> _Exercise goal_:
Where the records below show a line containing "Baixo Sul e", start copying; end with the line containing "implantadas, contribuindo para uma maior", and copy it too.

[Opening Records to use section]

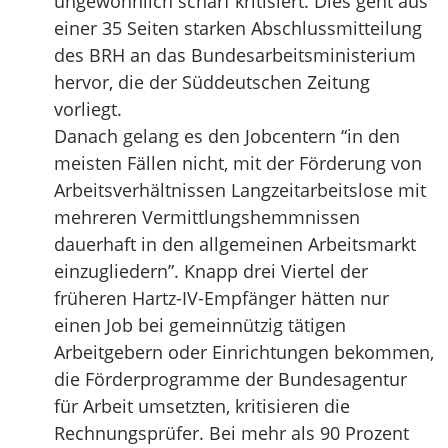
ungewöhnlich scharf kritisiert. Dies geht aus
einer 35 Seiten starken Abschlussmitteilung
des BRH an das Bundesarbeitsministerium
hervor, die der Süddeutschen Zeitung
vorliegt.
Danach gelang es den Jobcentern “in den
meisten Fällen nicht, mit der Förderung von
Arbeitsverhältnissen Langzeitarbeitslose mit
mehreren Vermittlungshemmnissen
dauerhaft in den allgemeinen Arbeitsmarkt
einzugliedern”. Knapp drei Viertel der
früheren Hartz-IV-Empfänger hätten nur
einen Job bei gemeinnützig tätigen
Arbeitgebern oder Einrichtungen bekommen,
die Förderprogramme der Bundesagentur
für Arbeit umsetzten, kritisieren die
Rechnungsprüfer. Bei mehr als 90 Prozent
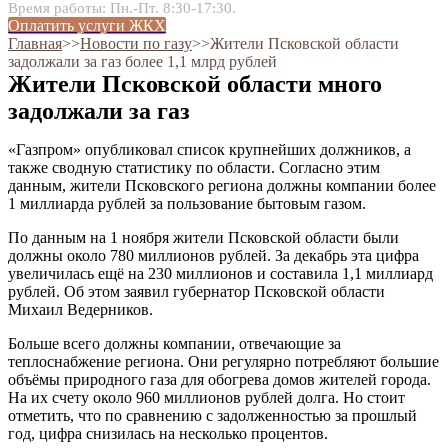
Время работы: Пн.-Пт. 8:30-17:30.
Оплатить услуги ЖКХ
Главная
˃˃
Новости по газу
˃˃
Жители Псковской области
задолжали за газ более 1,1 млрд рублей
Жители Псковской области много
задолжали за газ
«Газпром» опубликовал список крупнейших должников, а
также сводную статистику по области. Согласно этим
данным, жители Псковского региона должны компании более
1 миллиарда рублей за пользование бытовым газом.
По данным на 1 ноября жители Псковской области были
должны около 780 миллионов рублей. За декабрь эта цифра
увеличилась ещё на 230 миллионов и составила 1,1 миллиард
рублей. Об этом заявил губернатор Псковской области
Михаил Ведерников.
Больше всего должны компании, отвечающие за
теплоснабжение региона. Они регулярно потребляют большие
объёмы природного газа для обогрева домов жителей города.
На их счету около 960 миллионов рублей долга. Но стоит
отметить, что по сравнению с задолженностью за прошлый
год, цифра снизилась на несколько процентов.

[Closing Records to use section]
[Opening Records to use section]

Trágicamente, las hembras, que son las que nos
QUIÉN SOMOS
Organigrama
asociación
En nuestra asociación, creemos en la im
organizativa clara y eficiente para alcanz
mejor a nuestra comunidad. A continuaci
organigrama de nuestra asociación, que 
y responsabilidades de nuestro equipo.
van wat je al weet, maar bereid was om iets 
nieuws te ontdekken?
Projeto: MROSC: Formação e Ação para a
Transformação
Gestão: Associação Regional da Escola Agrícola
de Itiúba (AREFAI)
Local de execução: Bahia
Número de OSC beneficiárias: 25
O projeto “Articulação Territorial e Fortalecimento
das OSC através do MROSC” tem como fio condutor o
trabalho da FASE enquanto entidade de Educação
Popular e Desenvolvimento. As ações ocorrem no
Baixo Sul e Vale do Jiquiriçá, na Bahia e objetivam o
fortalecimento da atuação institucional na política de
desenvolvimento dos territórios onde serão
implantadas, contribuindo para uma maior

[Closing Records to use section]
[Opening Records to use section]

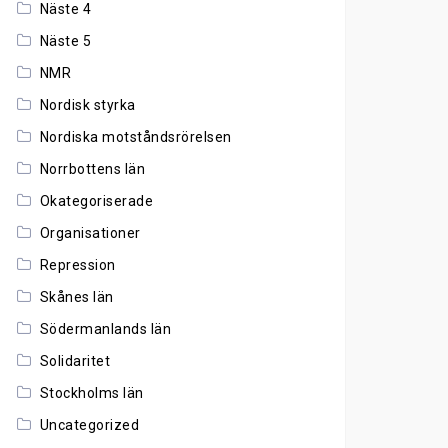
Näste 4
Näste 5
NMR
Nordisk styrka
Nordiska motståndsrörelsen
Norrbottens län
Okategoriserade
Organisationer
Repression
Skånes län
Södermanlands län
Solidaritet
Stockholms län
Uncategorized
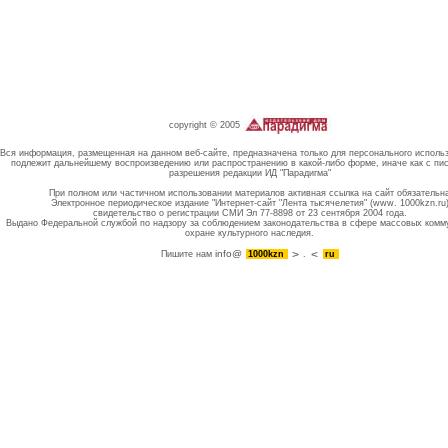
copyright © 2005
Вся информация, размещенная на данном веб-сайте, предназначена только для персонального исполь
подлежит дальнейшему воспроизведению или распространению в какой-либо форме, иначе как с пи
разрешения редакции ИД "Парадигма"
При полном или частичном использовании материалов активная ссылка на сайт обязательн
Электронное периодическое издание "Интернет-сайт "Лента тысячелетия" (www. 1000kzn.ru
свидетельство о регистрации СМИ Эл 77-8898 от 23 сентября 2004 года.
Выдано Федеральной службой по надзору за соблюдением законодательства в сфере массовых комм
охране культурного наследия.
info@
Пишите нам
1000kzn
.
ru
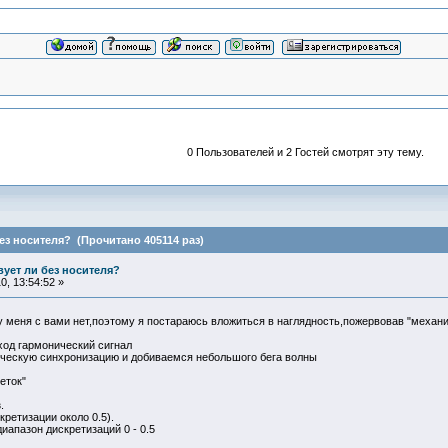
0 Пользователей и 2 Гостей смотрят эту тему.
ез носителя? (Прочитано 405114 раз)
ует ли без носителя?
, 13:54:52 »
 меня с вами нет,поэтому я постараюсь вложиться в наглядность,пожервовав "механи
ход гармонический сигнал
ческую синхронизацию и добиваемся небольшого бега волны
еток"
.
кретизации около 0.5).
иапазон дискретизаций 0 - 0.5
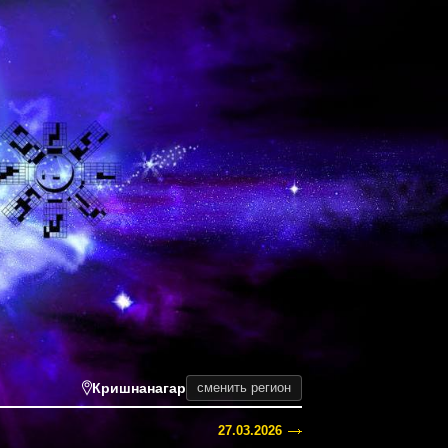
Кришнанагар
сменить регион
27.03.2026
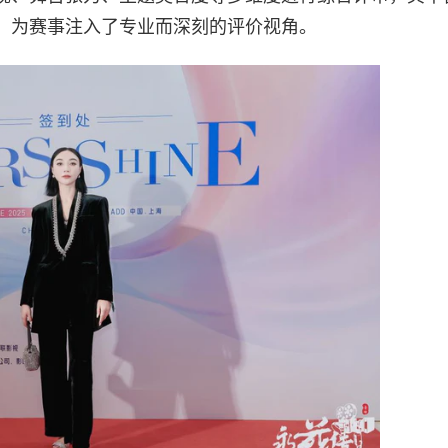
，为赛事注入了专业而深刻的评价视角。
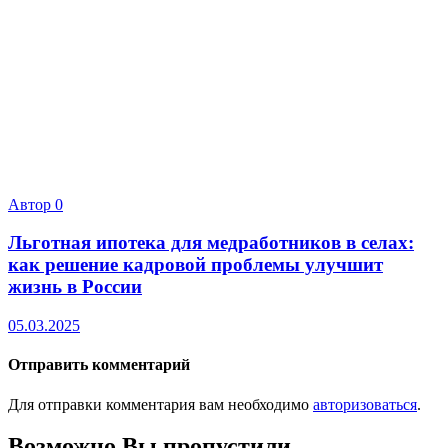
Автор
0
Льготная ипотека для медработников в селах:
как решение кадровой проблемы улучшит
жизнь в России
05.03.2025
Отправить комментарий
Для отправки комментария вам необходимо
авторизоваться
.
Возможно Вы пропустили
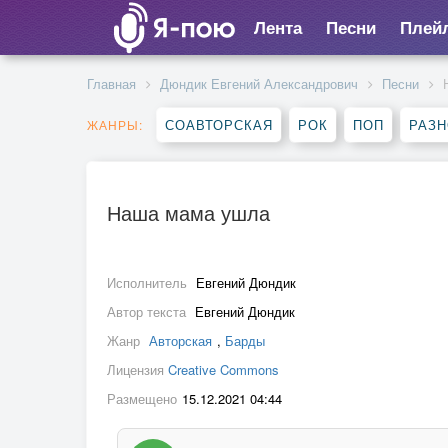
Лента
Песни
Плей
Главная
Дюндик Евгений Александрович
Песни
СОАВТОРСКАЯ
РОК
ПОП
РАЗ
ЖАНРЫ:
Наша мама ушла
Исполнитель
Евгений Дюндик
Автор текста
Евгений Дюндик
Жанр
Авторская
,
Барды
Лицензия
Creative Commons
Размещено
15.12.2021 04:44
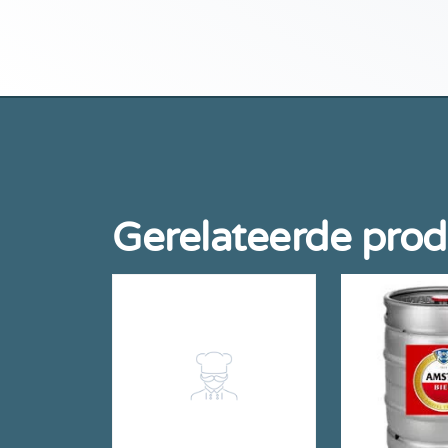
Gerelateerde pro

[Closing Records to use section]

> _Result_:
Baixo Sul e Vale do Jiquiriçá, na Bahia e objetivam o
fortalecimento da atuação institucional na política de
desenvolvimento dos territórios onde serão
implantadas, contribuindo para uma maior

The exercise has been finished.